INPUT DATA:

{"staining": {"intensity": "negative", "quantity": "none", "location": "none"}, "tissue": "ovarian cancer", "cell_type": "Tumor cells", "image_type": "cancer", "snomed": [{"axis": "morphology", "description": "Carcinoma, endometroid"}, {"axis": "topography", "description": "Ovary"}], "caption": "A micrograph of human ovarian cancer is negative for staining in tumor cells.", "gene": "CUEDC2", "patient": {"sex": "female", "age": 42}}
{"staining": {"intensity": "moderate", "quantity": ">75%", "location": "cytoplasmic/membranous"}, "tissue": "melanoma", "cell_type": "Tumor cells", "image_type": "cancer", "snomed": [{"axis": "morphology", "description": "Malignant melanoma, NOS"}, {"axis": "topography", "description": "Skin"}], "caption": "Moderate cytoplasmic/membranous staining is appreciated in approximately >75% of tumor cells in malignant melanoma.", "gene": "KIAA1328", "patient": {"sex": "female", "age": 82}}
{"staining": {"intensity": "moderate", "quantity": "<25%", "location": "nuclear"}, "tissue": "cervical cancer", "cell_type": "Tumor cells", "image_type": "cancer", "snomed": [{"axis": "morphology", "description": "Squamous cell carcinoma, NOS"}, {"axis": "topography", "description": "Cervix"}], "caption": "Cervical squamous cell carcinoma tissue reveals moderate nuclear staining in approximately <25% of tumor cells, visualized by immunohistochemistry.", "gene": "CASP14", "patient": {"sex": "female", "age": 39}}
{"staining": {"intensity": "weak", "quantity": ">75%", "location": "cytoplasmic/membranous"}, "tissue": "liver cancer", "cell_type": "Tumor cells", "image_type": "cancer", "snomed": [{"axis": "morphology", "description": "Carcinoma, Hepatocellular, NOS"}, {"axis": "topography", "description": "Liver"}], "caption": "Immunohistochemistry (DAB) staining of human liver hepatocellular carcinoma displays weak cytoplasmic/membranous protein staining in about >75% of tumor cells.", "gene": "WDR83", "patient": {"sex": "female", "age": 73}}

WORK INSTRUCTION: A complete and exact reproduction of the data is needed.

RESPONSE:
{"staining": {"intensity": "negative", "quantity": "none", "location": "none"}, "tissue": "ovarian cancer", "cell_type": "Tumor cells", "image_type": "cancer", "snomed": [{"axis": "morphology", "description": "Carcinoma, endometroid"}, {"axis": "topography", "description": "Ovary"}], "caption": "A micrograph of human ovarian cancer is negative for staining in tumor cells.", "gene": "CUEDC2", "patient": {"sex": "female", "age": 42}}
{"staining": {"intensity": "moderate", "quantity": ">75%", "location": "cytoplasmic/membranous"}, "tissue": "melanoma", "cell_type": "Tumor cells", "image_type": "cancer", "snomed": [{"axis": "morphology", "description": "Malignant melanoma, NOS"}, {"axis": "topography", "description": "Skin"}], "caption": "Moderate cytoplasmic/membranous staining is appreciated in approximately >75% of tumor cells in malignant melanoma.", "gene": "KIAA1328", "patient": {"sex": "female", "age": 82}}
{"staining": {"intensity": "moderate", "quantity": "<25%", "location": "nuclear"}, "tissue": "cervical cancer", "cell_type": "Tumor cells", "image_type": "cancer", "snomed": [{"axis": "morphology", "description": "Squamous cell carcinoma, NOS"}, {"axis": "topography", "description": "Cervix"}], "caption": "Cervical squamous cell carcinoma tissue reveals moderate nuclear staining in approximately <25% of tumor cells, visualized by immunohistochemistry.", "gene": "CASP14", "patient": {"sex": "female", "age": 39}}
{"staining": {"intensity": "weak", "quantity": ">75%", "location": "cytoplasmic/membranous"}, "tissue": "liver cancer", "cell_type": "Tumor cells", "image_type": "cancer", "snomed": [{"axis": "morphology", "description": "Carcinoma, Hepatocellular, NOS"}, {"axis": "topography", "description": "Liver"}], "caption": "Immunohistochemistry (DAB) staining of human liver hepatocellular carcinoma displays weak cytoplasmic/membranous protein staining in about >75% of tumor cells.", "gene": "WDR83", "patient": {"sex": "female", "age": 73}}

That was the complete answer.